Haircut keeps kindergartener at home

Clark-Shawnee says Mohawk was disruptive in classroom, violated handbook.

A kindergartner with a new, spiked Mohawk haircut was sent home from a local elementary school this week for violating the district’s dress code.

Keshia Castle was told her 5-year-old son, Ethan Clos, cannot come back to Reid Elementary School until he gets rid of his Mohawk, a haircut in which the head is shaved on the sides and only a strip of hair is left on top and down the middle of the scalp.

Castle said Ethan thought the haircut was “cool” and his classmates loved it.

“All the little kids were going over and feeling on it and everything,” Castle said.

Officials from Clark-Shawnee Local Schools, however, told Castle her son’s hair caused a disturbance as the teachers in the classroom couldn’t get the students’ attention.

Superintendent Gregg Morris said the hairstyle was a distraction for students and violates district rules.

“Our policy clearly states that any dress or grooming which is disruptive or distracting to the educational process is not acceptable. In this particular case, the student’s hairstyle did provide disruption to the classroom,” Morris said.

Ethan’s suspension comes after Tim Seelig, a volunteer Shawnee High School football coach, was featured in the Springfield News-Sun for sporting a blond Mohawk in 2011 and 2009 to motivate the team.

Asked why Seelig could sport the hairdo and Ethan cannot, Morris said the two situations don’t compare.

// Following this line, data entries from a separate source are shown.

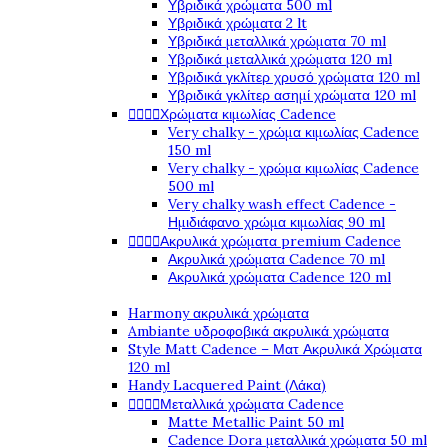
Υβριδικά χρώματα 500 ml
Υβριδικά χρώματα 2 lt
Υβριδικά μεταλλικά χρώματα 70 ml
Υβριδικά μεταλλικά χρώματα 120 ml
Υβριδικά γκλίτερ χρυσό χρώματα 120 ml
Υβριδικά γκλίτερ ασημί χρώματα 120 ml




Χρώματα κιμωλίας Cadence
Very chalky - χρώμα κιμωλίας Cadence
150 ml
Very chalky - χρώμα κιμωλίας Cadence
500 ml
Very chalky wash effect Cadence -
Ημιδιάφανο χρώμα κιμωλίας 90 ml




Ακρυλικά χρώματα premium Cadence
Ακρυλικά χρώματα Cadence 70 ml
Ακρυλικά χρώματα Cadence 120 ml
Harmony ακρυλικά χρώματα
Ambiante υδροφοβικά ακρυλικά χρώματα
Style Matt Cadence – Ματ Ακρυλικά Χρώματα
120 ml
Handy Lacquered Paint (Λάκα)




Μεταλλικά χρώματα Cadence
Matte Metallic Paint 50 ml
Cadence Dora μεταλλικά χρώματα 50 ml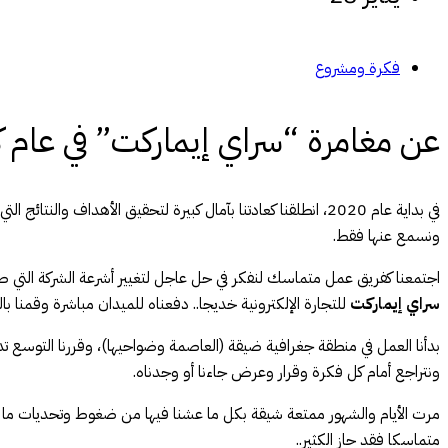
فكرة ومشروع
عن مغامرة “سراي إيماركت” في عام ك
في بداية عام 2020، انطلقنا كعادتنا بآمال كبيرة لتحقيق الأهداف 
ونسمع عنها فقط.
اجتمعنا كفريق عمل متماسك لنفكر في حل عاجل لتغيير أشرعة الشركة التي طالتها
سراي إيماركت
للتجارة الإلكترونية خديجا.. دفعناه للميدان مباشرة وقمنا ب
بدأنا العمل في منطقة جغرافية ضيقة (العاصمة وضواحيها)، وقررنا التوسع تد
ونتراجع أمام كل فكرة وقرار وعرض جاءنا أو وجدناه.
مرت الأيام والشهور ممتعة شيقة بكل ما عشنا فيها من ضغوط وتحديات ما تعلق
متماسكا فقد حاز الكثير..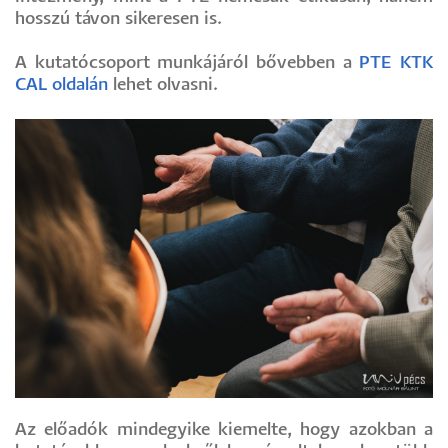
hosszú távon sikeresen is.
A kutatócsoport munkájáról bővebben a
PTE KTK
CAL oldalán
lehet olvasni.
Az előadók mindegyike kiemelte, hogy azokban a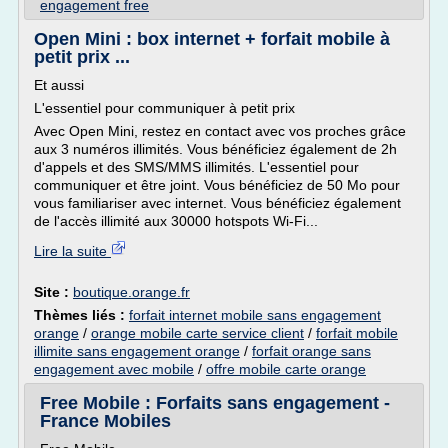
engagement free
Open Mini : box internet + forfait mobile à
petit prix ...
Et aussi
L'essentiel pour communiquer à petit prix
Avec Open Mini, restez en contact avec vos proches grâce
aux 3 numéros illimités. Vous bénéficiez également de 2h
d'appels et des SMS/MMS illimités. L'essentiel pour
communiquer et être joint. Vous bénéficiez de 50 Mo pour
vous familiariser avec internet. Vous bénéficiez également
de l'accès illimité aux 30000 hotspots Wi-Fi...
Lire la suite
Site :
boutique.orange.fr
Thèmes liés :
forfait internet mobile sans engagement
orange
/
orange mobile carte service client
/
forfait mobile
illimite sans engagement orange
/
forfait orange sans
engagement avec mobile
/
offre mobile carte orange
Free Mobile : Forfaits sans engagement -
France Mobiles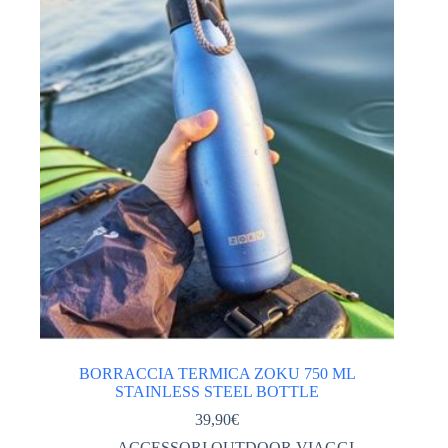
Categorie
ABBIGLIAMENTO tecnico
(567)
ACCESSORI ABBIGLIAMENTO
(46)
DONNA
(249)
GIACCHE PILE GILET DONNA
(113)
PANTALONI DONNA
(69)
TSHIRT CAMICIE INTIMO DONNA
(64)
VESTITI GONNE
(2)
UOMO
(280)
GIACCHE PILE GILET UOMO
(125)
PANTALONI UOMO
(77)
BORRACCIA TERMICA ZOKU 750 ML
STAINLESS STEEL BOTTLE
TSHIRT CAMICIE INTIMO UOMO
(59)
39,90
€
ACCESSORI OUTDOOR VIAGGI
(169)
ACCESSORI OUTDOOR VIAGGI
,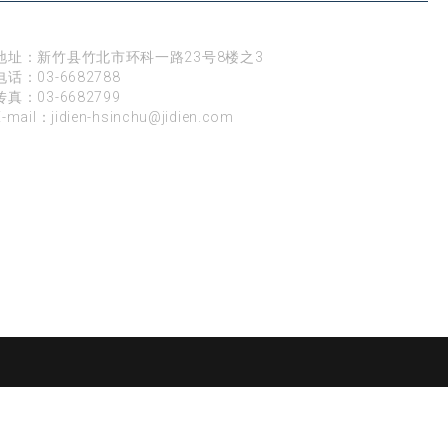
新竹
地址：新竹县竹北市环科一路23号8楼之3
电话：
03-6682788
传真：03-6682799
E-mail：
jidien-hsinchu@jidien.com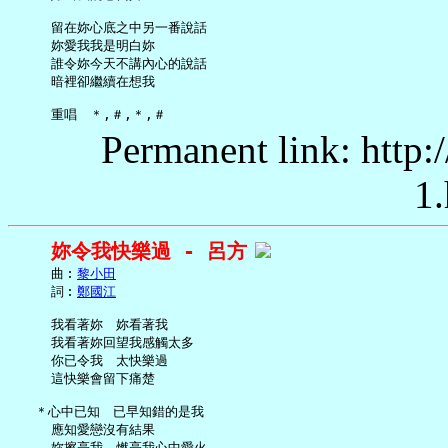
     留在妳心底之中另一番說話

     妳愛我我是明白妳

     誰令妳今天不講內心的說話

     暗裡卻繼續在想我

Permanent link: http:
1.
妳令我快樂過 - 呂方
     曲︰
黎小田
     詞︰
鄭國江
     我看著妳　妳看著我

     我看著妳回望我感觸太多

     你已令我　太快樂過

     這快樂會留下痛楚

   ＊心中已知　已早知錯的是我

     應知愛戀沒有結果

     妳擦亮我　燃亮我心中愛火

“One involved an extra-curricular spirit initiative designed to motivate our kids in the football playoffs … Classrooms were not disrupted. The other poses a disruption to the learning environment as well as violates the student dress code,” Morris.

Ethan’s grandmother, Joyce Wells, said the Mohawk is no different than other popular styles such as “the fade,” a haircut in which the hair is cut bald or close to the scalp on the side and back of the head and hair is left on top.

Wells said she understands the dress code but thinks Ethan’s hair was acceptable.

“I do, because if you look at the Mohawk and if you look at the fade, there’s not much difference except he’s bald on the sides,” Wells said.

Ethan is not the first elementary school student in Ohio to get sent home for sporting a Mohawk.

A 6-year-old student who attended a charter school in the Cleveland suburb of Parma was suspended for wearing the hairdo in 2008. The boy’s suspension garnered widespread for Bryan Ruda and his mother, Michelle Barile.

Ethan missed school Thursday and Friday but will return to class on Monday with a shaved head, Castle said.